[[ EXERCISE DATA open ]]

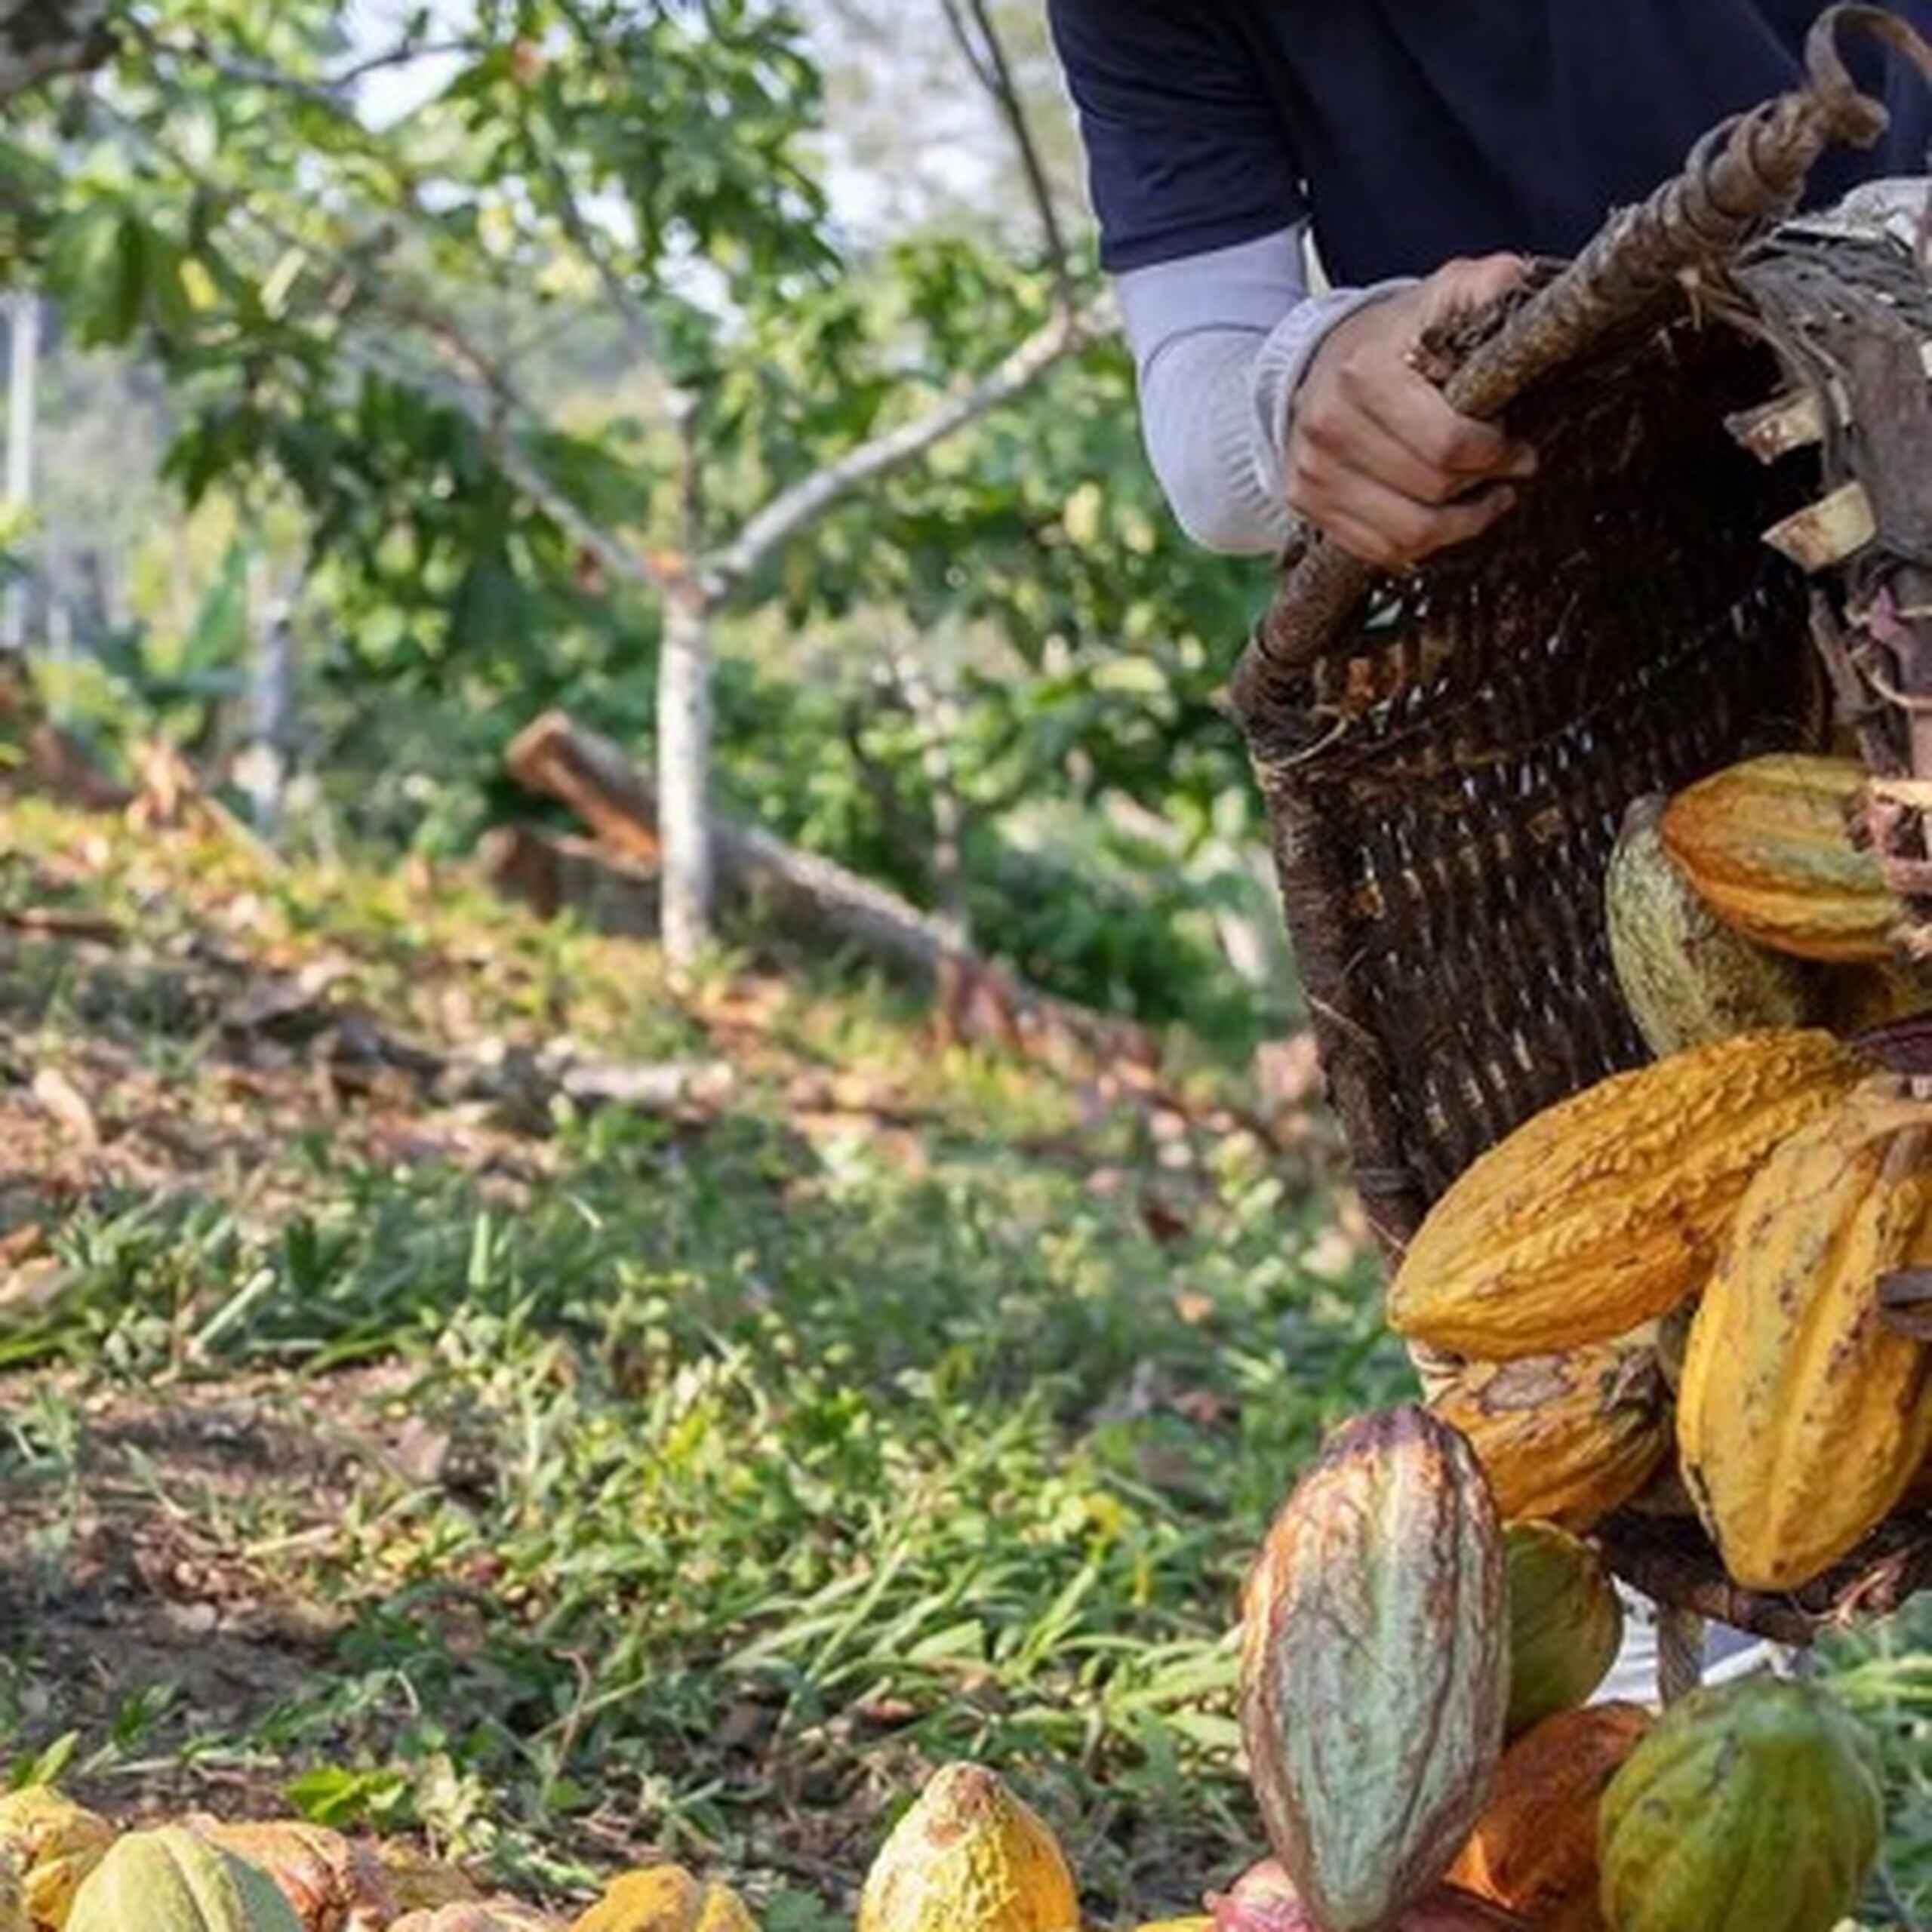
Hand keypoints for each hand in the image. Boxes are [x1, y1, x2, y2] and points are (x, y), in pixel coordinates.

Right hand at [1287, 254, 1538, 570]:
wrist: (1320, 359)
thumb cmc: (1399, 334)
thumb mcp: (1446, 294)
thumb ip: (1486, 287)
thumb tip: (1516, 282)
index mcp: (1364, 374)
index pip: (1446, 445)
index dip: (1496, 455)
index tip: (1521, 449)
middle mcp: (1328, 426)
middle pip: (1431, 492)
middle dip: (1483, 486)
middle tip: (1508, 472)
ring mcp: (1312, 469)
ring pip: (1407, 534)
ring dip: (1460, 526)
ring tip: (1486, 502)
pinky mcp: (1304, 501)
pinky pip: (1377, 550)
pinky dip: (1421, 546)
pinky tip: (1445, 520)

[[ EXERCISE DATA closed ]]

> _GOAL OF THE EXERCISE_
Only the lines above starting at the one containing "index dip: (1496, 455)" and ending at the one containing "pinky mcp: (1304, 501)", both included, are to be returned, exactly as they read.

> _PROBLEM SOLUTION_
index dip: (1496, 455)
index tip: (1521, 449)
middle mcp: (1328, 426)
middle pip: (1431, 492)
middle dip: (1483, 486)
middle tip: (1508, 472)
ring mcp: (1312, 469)
ring pip: (1407, 534)
ring dip: (1460, 526)
ring tip: (1486, 502)
pinky mcp: (1304, 501)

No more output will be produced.